Some in Israel dismissed Yair Lapid as just another media star when the former news anchor, ad pitchman, and soap actor launched his bid for political power a decade ago.
But the 58-year-old, who is set to become the Jewish state’s next prime minister at midnight, has a history of surpassing expectations during a political career that, even by Israeli standards, has been turbulent.
Almost a decade ago, with his newly formed centrist Yesh Atid (There is a Future) party, he was not immediately taken seriously as a heavyweight or challenger in the lead-up to an election in January 2013.
But Lapid’s hometown of Tel Aviv had been rattled by protests against the surging cost of living. He and his party focused their campaign on Israel’s struggling middle class, asking why so few were prospering from the country’s economic growth. It worked.
Yesh Atid, whose leader had regularly featured on lists of Israel’s most desirable men, shocked pundits by finishing second to the right-wing incumbent, Benjamin Netanyahu.
Lapid was motivated by public service, not personal brand enhancement, said Dov Lipman, who was elected to parliament on Yesh Atid’s 2013 slate, its first.
“He didn’t need any of this. His finances were set and he had fame,” Lipman, who has since left politics and the party, told AFP. “He got involved in this because he really felt that things need to change in Israel.”
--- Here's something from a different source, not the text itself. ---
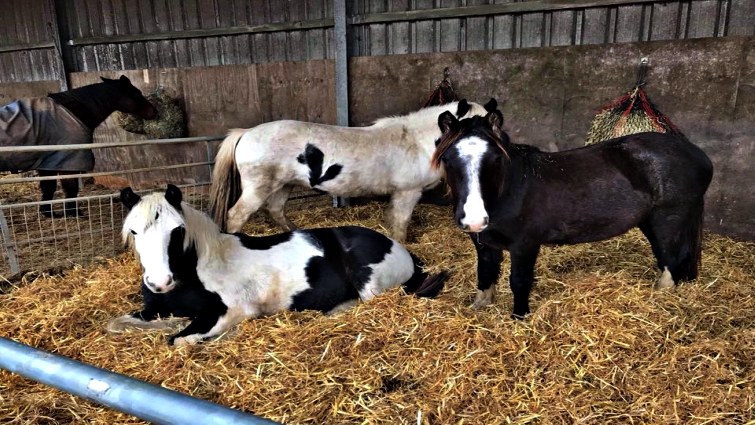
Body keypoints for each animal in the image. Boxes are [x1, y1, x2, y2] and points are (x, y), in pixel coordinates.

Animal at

Lapid’s later father Yosef aka Tommy, a Hungarian-born Holocaust survivor, had also left the media to join politics. Lapid’s mother is a writer.
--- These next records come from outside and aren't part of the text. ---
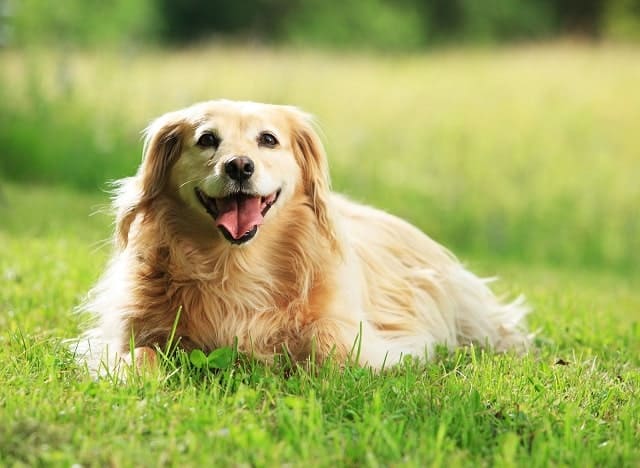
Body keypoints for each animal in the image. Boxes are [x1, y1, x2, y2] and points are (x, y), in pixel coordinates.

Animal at [76, 98, 528, 372]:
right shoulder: (129, 333)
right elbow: (140, 354)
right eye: (206, 139)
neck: (235, 264)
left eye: (268, 139)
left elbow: (331, 349)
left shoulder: (353, 336)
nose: (239, 166)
Following the 2013 polls, Lapid joined a Netanyahu-led coalition, had a rocky term as finance minister, joined the opposition in 2015 and became a key player seeking to oust Netanyahu.
That protracted effort ultimately succeeded in June 2021, when Lapid crafted an unlikely coalition of hawks, centrists, left-wingers, and Arab Islamists that ended Netanyahu’s 13-year tenure.
He clinched the deal by offering the prime minister’s job to Naftali Bennett, whose nationalist Yamina party had fared far worse in the polls than Yesh Atid.
Lapid himself became foreign minister.
When Bennett announced last week that this coalition was no longer tenable, triggering Israel’s fifth election in less than four years, he said he would honor his power-sharing deal with Lapid, who will serve as prime minister and foreign minister of a caretaker government.
As they did when he launched his political career, rising prices have again emerged as a challenge before he assumes the premiership.
“We need to tackle the cost of living,” he said, days before he was to become Israel’s 14th prime minister.
In December, an authoritative global ranking named Tel Aviv as the world’s most expensive city.
Lapid then listed the geopolitical challenges that may dominate his time in office, including Iran and the Lebanese Hezbollah terror group.
It is unclear how long Lapid will hold the prime minister’s chair. Ostensibly he may only do so for several months, until a fresh government is formed following the next election, which is set for November 1. But the past four years of political instability have shown that interim governments can stay on for far longer than expected, and failure to reach a clear resolution in the upcoming vote could keep the Yesh Atid leader in power for a while yet.
On the Israeli-Palestinian conflict, Lapid’s positions have been described as broadly centrist, with some right-leaning tendencies.
Unlike Bennett, he favors direct talks with the Palestinians on a two-state solution, but has voiced doubt about the Palestinian desire to make peace and, at times, defended settlement expansion in the West Bank.
The parliamentary election this autumn will be the seventh time Lapid and Netanyahu face off at the ballot box.
Following a March 2020 election, Lapid’s former political partner, Defense Minister Benny Gantz, struck a coalition deal with Netanyahu in an attempt to end Israel’s unprecedented, and still ongoing, era of political deadlock.
In perhaps another demonstration of his political acumen, Lapid cut ties with Gantz at the time, warning that Netanyahu would break up the coalition before honoring a power-sharing deal.
Speaking to AFP in 2020, Lapid said: “I told (Gantz), ‘I’ve worked with Netanyahu. Why don’t you listen to the voice of experience?… He is not going to change.'”
Netanyahu’s eventual efforts to evade his agreements with Gantz led to the fall of that government, and ultimately Netanyahu himself after the 2021 vote.
For Lipman, Lapid’s commitment to family, specifically the care for his autistic daughter, speaks to the new prime minister’s character.
Lipman recalled that when Lapid was finance minister, he regularly set time aside in his weekly schedule for meeting his daughter, whose condition prevents her from communicating with him.
“I believe that he is very inspirational as a leader, which shows a level of care and compassion that gets to the core of who he is,” Lipman said, describing Lapid as uninterested in the trappings of power.
As finance minister, Lapid refused the car and driver offered by the state, Lipman recalled.